Make us your homepage


First Week Reflections

by Steve Flink

As I write in the press room on the last day of the first week at Wimbledon, it is, of course, raining. It has been one of those weeks when the weather has seldom been far away from the thoughts of the players or the press. What a shame when so many fans dream of watching their favorite players out there in the sunshine, but wake up to the reality of rain falling too often on their parade.

Be that as it may, more tennis was played over the week than I thought was possible. And it was a time for a number of formidable players to step up to the occasion and sparkle, to define themselves as emerging personalities, to remind everyone that the game keeps evolving with every passing day. Let me tell you about a few of the competitors who impressed me.

I had never seen much of Lucie Safarova before this tournament, but I will definitely be watching her more in the future. This 20-year-old from the Czech Republic was No. 25 in the world heading into Wimbledon, but I can't imagine her saying in that territory much longer. She should make it to the top ten within a year. Safarova is a crafty left-hander with a dazzling topspin forehand which she hits exceedingly well on the run. She exploits that shot to the hilt, making it the cornerstone of her game, daring her opponents to find a way to avoid that stellar wing.

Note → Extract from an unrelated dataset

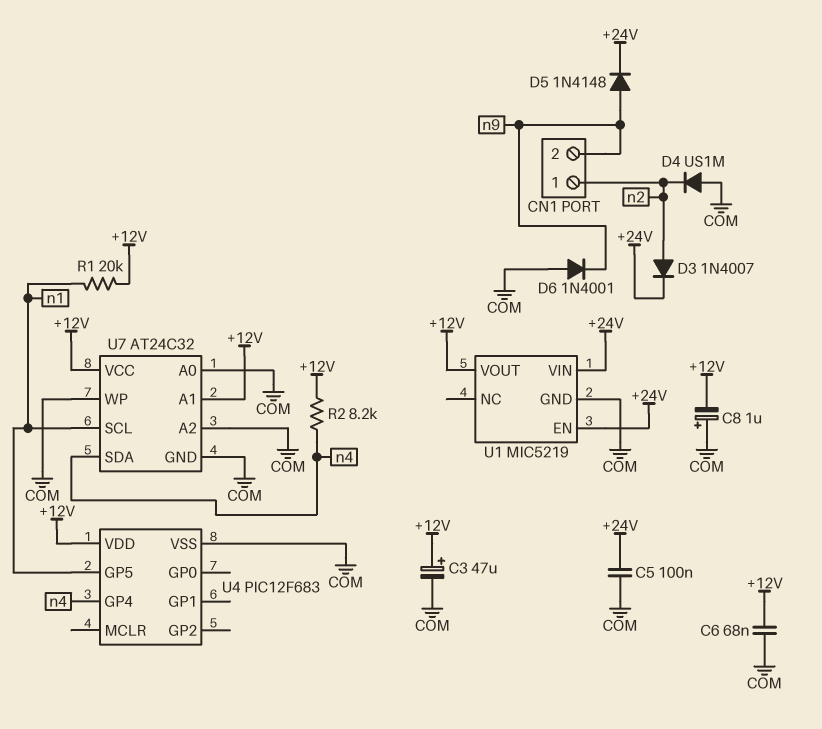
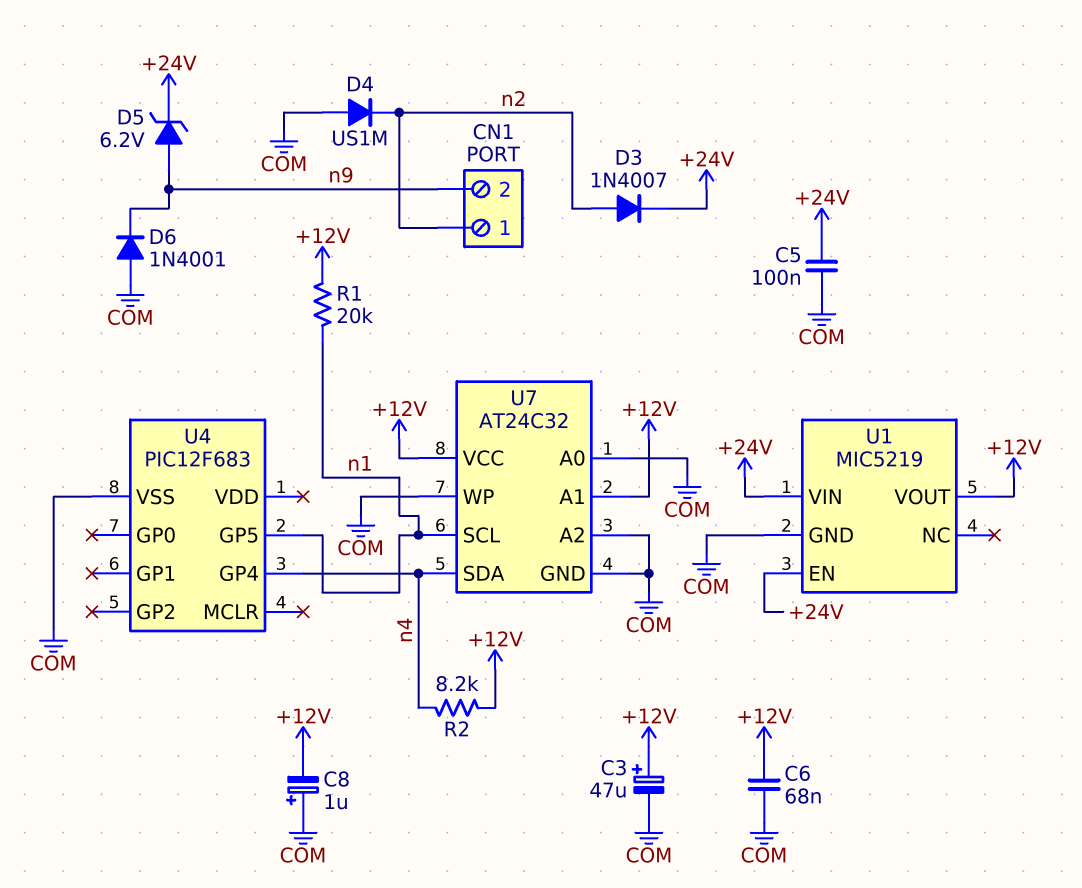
D5: diode 1N4148 (A n9, K +24V) -> zener 6.2V (A n9, K +24V)
U4 pin VDD: +12V -> none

In the third round, she took on the most prolific winner on the Sony Ericsson WTA Tour this season. Jelena Jankovic had already recorded 50 match victories in 2007 when she walked on court with Safarova, the most match victories any woman had achieved at this point in the season since Chris Evert in 1974. Jankovic has reached the semifinals in two of her previous three Grand Slam events. She has a superb backhand down the line, unerring ball control, and a match playing ability few players can match.

But Safarova was not unduly respectful of Jankovic. She took control of the match from the middle of the opening set until late in the second. No matter how many times Jankovic would open up the court, Safarova would shift gears and take the initiative away from the No. 3 seed. Safarova nearly pulled off the upset of the tournament, winning the first set and taking a 5-4 lead in the second set. Jankovic had to serve to save the match in that tenth game, but she played with the steely resolve of a champion to hold on, and eventually came away with a 5-7, 7-6 (4), 6-2 victory. In the end, Jankovic had too much savvy to lose, but Safarova won my admiration with her spirited performance. I eagerly await the chance to see her play at the U.S. Open, because she must be watched carefully in New York.

Among the men, the standout performer of the first week was the unwavering Janko Tipsarevic. The Serbian, who gave Andy Roddick a scare in the opening round a year ago, captured three consecutive five set matches to reach the round of 16. The last of those triumphs was against Australian Open finalist Fernando Gonzalez, the No. 5 seed at Wimbledon. It was the best match played this year so far in the tournament, a bruising battle featuring some excellent attacking play and top of the line counter-attacking.

I felt certain Gonzalez would prevail in the end, believing his big match experience would carry him through. But Tipsarevic stood up to Gonzalez convincingly, holding his nerve in the tense portions of a stirring Centre Court clash. Both players also displayed good variety off the ground, rolling short angled forehands crosscourt at unimaginable angles to finish off backcourt exchanges. It was a first class piece of business on both sides of the net.

Tipsarevic rallied gamely to close out the account. He trailed 2-5, 0-30 in the fifth set, surged back to 5-5, but then went down match point when he served at 5-6. Gonzalez then netted a routine sliced backhand to let Tipsarevic off the hook. Tipsarevic closed it out commandingly 6-3, 3-6, 6-3, 4-6, 8-6. Tipsarevic capped a productive week with that win over Gonzalez. He was ranked No. 64 in the world at the start of Wimbledon, but the 23-year-old comported himself like a man of much higher stature during his skirmish with Gonzalez.

A cluster of top flight players distinguished themselves across the first week at the All England Club. Roger Federer refused to concede a set, lifting his Wimbledon winning streak to 31 consecutive matches. Roddick was looking more like his old self on the grass. Justine Henin did not concede a set in her three matches. Maria Sharapova seemed back near the zenith of her game.

And yet, the first half of the fortnight was not really about those big name competitors. They will make their presence known in the latter stages of the tournament. The opening act of this week's play at Wimbledon was clearly stolen by the likes of Safarova and Tipsarevic, who lit up the theater and gave everyone a reason to applaud unabashedly.

They even made us forget about the rain.